My genetics are the very things from which monsters are bred: distorted features, Medusa hair, misaligned spines, and banshee voices. It's the fairy stories. It's the howling violins. Encoded into my DNA, twisting the double helix so tight that it threatens to snap each time it replicates. Night after night, thunderstorms rip through my brain. The electricity animates my body into myclonic dance. I do not rest. I dance with the demons; I dance with Nijinsky rage. I dance with the fury of Saint Vitus and his wooden cross. My shoes are fashioned with my own fear, tanned and stretched over my feet. The music is the low rumble of static, white noise generated from a typewriter key jammed in-between stations in one of the valves of my heart.

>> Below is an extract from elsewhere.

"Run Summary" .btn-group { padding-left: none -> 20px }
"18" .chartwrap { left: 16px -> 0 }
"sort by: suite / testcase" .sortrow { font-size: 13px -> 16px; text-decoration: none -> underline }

The mornings are the worst. Hungover and drained, the residue from the dance clings to my bones so tightly that I cannot wake up unless I throw myself to the floor from bed. I punch and kick at the wooden boards in frustration because my head is too heavy for my neck to support by itself; I have seven cervical vertebrae, and seven is not enough. Every morning I picture the same thing: Once, I saw a picture of a giraffe's spine. They have seven, too, but their vertebral bodies look like they could withstand several thousand tons of pressure. They are stalwart and sound, not delicate and susceptible to crushing like ours. As I turn my body into a fulcrum, I wish for a giraffe's spine. Iron and solid, I would be unstoppable. I would still feel like I was moving through sand, but I could move.

Fine motor skills are non-existent. It does not matter how large of an obstacle is in my path — if it is there, it will cause me injury, despite stepping to avoid it. The dance is in perpetual motion. My hands will strike the wall. My legs will want to be parallel with the shower floor. I brush my teeth, and my mouth is full of blood; my toothbrush becomes a weapon when my body is so unstable. Even when my full attention is devoted to the smallest of actions, they remain impossible.

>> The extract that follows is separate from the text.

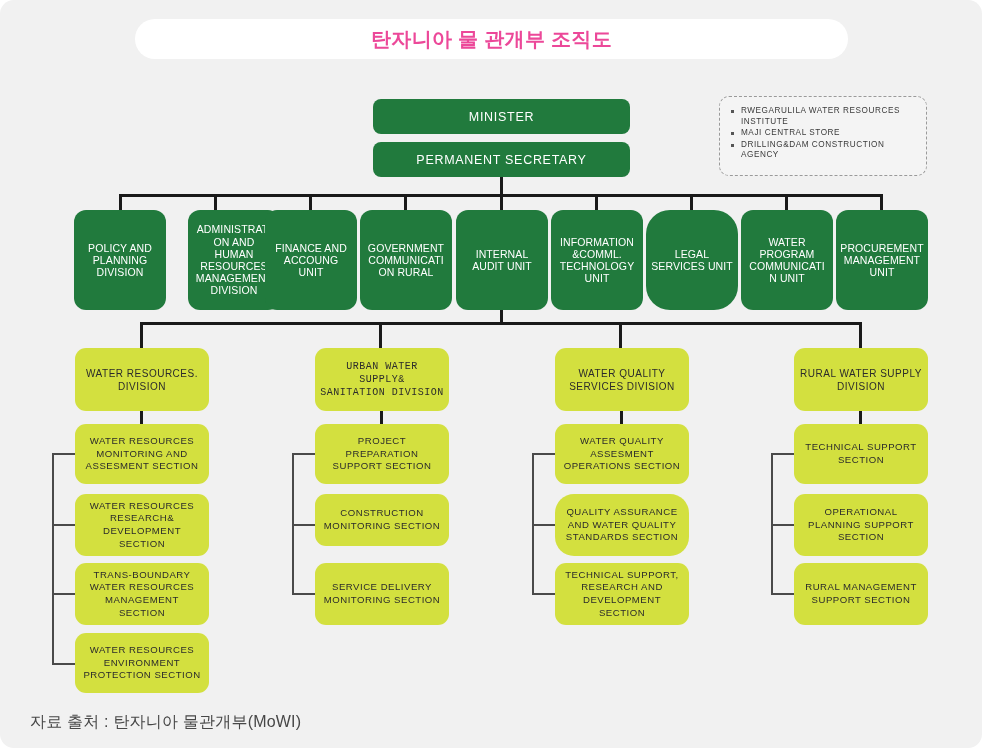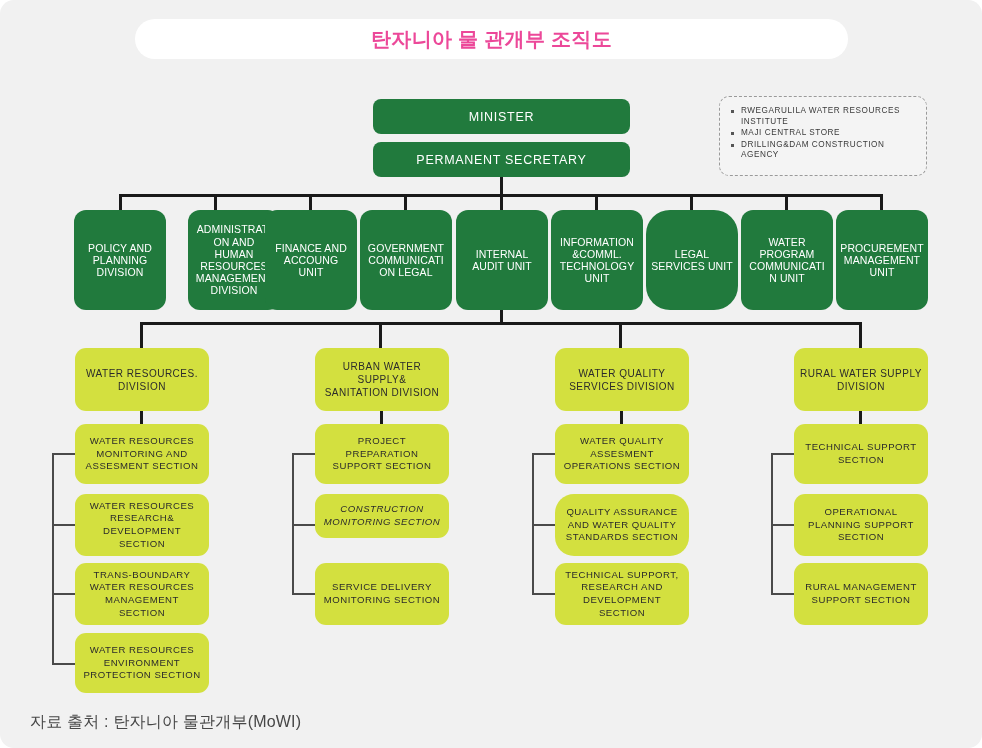"GOVERNMENT" span.label { text: LEGAL -> RURAL }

A self-destruction sequence has been initiated. I started taking pills to slow this process down. They're roughly the size of a needle's eye and stamped with words and numbers I haven't bothered to read. But there is no reset function. My central nervous system is rebelling harder, severing its own connections with steel teeth. I have not slept. There is no sleep. Until my brain rots like wood, until my corpus collosum fills with pus and collapses, bubbling with the fear and electricity conducting through it. Until a piece of me will spark and catch flame, and I will burn away into a pile of ash. 

I hate this waiting game; the telegraphs should disintegrate under the force of my frenzied tapping.